### JOB ITEM:
For the entries that follow, produce an exact copy with no pictures in it.

### EXTRACTED INFORMATION:

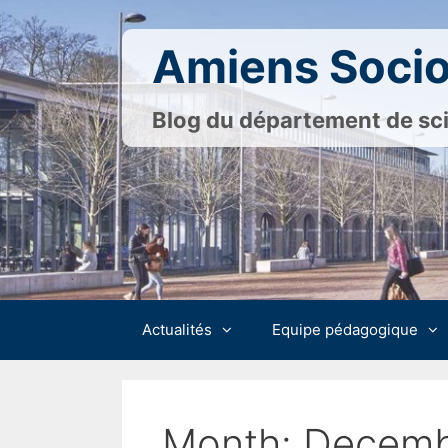
Skip
to
Amiens Socio
content
Blog du département de sci
Actualités
Equipe pédagogique
Month:
Decemb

### RESULT OF THIS EXERCISE:
Skip
to
Amiens Socio
content
Blog du département de sci
Actualités
Equipe pédagogique
Month:
Decemb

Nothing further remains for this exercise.